Hi,
Currently, the page tables created using memremap_pages() are always
created with the PAGE_KERNEL cacheing mode. However, the P2PDMA code
is creating pages for PCI BAR memory which should never be accessed
through the cache and instead use either WC or UC. This still works in
most cases, on x86, because the MTRR registers typically override the
caching settings in the page tables for all of the IO memory to be
UC-. However, this tends not to work so well on other arches or
some rare x86 machines that have firmware which does not setup the
MTRR registers in this way.
Instead of this, this series proposes a change to arch_add_memory()
to take the pgprot required by the mapping which allows us to
explicitly set pagetable entries for P2PDMA memory to WC.
This changes is pretty routine for most of the arches: x86_64, s390, arm64
and powerpc simply need to thread the pgprot through to where the page tables
are setup. x86_32 unfortunately sets up the page tables at boot so
must use _set_memory_prot() to change their caching mode. ia64 and sh
don't appear to have an easy way to change the page tables so, for now
at least, we just return -EINVAL on such mappings and thus they will
not support P2PDMA memory until the work for this is done.
Thanks,
Logan
--
Logan Gunthorpe (6):
x86/mm: Thread pgprot_t through init_memory_mapping()
x86/mm: Introduce _set_memory_prot()
powerpc/mm: Thread pgprot_t through create_section_mapping()
s390/mm: Thread pgprot_t through vmem_add_mapping()
mm, memory_hotplug: Provide argument for the pgprot_t in
arch_add_memory()

**PROVIDED RECORDS:**
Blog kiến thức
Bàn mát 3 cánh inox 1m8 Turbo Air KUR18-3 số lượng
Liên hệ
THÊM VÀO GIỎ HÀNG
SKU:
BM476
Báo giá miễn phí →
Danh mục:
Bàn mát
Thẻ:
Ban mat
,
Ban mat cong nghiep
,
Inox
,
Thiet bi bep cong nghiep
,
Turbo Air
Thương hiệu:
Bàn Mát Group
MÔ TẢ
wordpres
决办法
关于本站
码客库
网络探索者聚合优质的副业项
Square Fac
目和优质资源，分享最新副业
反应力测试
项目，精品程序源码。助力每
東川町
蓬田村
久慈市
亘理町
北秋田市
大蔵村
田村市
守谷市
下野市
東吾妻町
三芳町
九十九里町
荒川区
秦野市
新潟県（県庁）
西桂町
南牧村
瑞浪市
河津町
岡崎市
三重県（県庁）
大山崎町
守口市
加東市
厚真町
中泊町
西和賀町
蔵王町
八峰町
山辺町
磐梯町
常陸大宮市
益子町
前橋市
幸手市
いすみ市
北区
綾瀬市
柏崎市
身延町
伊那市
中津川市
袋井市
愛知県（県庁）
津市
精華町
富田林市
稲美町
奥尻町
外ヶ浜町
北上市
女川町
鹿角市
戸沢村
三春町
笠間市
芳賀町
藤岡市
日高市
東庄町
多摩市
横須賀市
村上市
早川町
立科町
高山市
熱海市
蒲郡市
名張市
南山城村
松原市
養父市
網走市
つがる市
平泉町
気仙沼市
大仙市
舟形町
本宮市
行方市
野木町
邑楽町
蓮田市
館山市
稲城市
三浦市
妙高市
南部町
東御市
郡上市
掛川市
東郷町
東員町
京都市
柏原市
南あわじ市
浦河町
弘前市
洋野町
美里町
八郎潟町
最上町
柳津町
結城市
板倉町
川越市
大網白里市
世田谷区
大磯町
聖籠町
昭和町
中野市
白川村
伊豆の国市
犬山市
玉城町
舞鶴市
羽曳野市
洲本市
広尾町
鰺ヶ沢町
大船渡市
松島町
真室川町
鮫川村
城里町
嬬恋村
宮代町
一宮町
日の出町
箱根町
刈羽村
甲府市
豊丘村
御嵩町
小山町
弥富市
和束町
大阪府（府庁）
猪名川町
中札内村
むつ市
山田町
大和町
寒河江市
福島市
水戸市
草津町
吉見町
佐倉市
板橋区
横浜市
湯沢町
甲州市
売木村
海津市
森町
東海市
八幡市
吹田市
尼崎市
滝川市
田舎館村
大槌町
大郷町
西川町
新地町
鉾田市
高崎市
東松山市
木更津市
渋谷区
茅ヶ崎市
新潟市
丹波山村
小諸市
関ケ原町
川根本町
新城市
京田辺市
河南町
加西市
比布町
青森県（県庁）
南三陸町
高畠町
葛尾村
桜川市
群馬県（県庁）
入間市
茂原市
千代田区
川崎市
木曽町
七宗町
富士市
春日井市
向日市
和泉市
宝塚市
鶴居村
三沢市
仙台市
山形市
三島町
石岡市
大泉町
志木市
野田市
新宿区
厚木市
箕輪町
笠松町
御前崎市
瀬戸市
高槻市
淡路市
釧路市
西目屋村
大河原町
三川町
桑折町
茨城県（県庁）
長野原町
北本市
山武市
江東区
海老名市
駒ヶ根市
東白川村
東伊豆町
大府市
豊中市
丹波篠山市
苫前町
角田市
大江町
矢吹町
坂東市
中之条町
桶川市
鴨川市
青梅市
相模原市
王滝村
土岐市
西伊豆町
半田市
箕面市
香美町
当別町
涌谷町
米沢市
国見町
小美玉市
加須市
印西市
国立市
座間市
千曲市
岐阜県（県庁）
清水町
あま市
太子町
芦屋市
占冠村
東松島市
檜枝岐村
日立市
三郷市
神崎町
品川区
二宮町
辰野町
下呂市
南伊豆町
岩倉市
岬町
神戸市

**TASK REQUIREMENTS:**
1. Answer these questions about the memremap_pages() cover letter:
(a) With which caching mode are the page tables created by memremap_pages() currently always created?
(b) Which function must x86_32 use to change the caching mode of its page tables?
(c) What value is returned for such mappings on ia64 and sh?
2. Give a continuation of the memremap_pages() cover letter, starting after its final line.

**RESULTS OF THE EXERCISE:**
1.
(a) PAGE_KERNEL
(b) _set_memory_prot()
(c) -EINVAL

2.
mm/memremap: Set caching mode for PCI P2PDMA memory to WC
arch/arm64/mm/mmu.c | 4 +--
arch/ia64/mm/init.c | 5 +++-
arch/powerpc/include/asm/book3s/64/hash.h | 3 +-
arch/powerpc/include/asm/book3s/64/radix.h | 3 +-
arch/powerpc/include/asm/sparsemem.h | 3 +-
arch/powerpc/mm/book3s64/hash_utils.c | 5 ++--
arch/powerpc/mm/book3s64/pgtable.c | 7 +++--
arch/powerpc/mm/book3s64/radix_pgtable.c | 18 +++++++-----
arch/powerpc/mm/mem.c | 7 +++--
arch/s390/include/asm/pgtable.h | 3 +-
arch/s390/mm/extmem.c | 3 +-
arch/s390/mm/init.c | 4 +--
arch/s390/mm/vmem.c | 10 +++----
arch/sh/mm/init.c | 5 +++-
arch/x86/include/asm/page_types.h | 3 --
arch/x86/include/asm/pgtable.h | 3 ++
arch/x86/include/asm/set_memory.h | 1 +
arch/x86/kernel/amd_gart_64.c | 3 +-
arch/x86/mm/init.c | 9 +++---
arch/x86/mm/init_32.c | 10 +++++--
arch/x86/mm/init_64.c | 34 ++++++++++++----------
arch/x86/mm/mm_internal.h | 3 +-
arch/x86/mm/pageattr.c | 7 +++++
arch/x86/platform/efi/efi_64.c | 3 +-
include/linux/memory_hotplug.h | 2 +-
mm/memory_hotplug.c | 2 +-
mm/memremap.c | 5 +++-
27 files changed, 104 insertions(+), 61 deletions(-)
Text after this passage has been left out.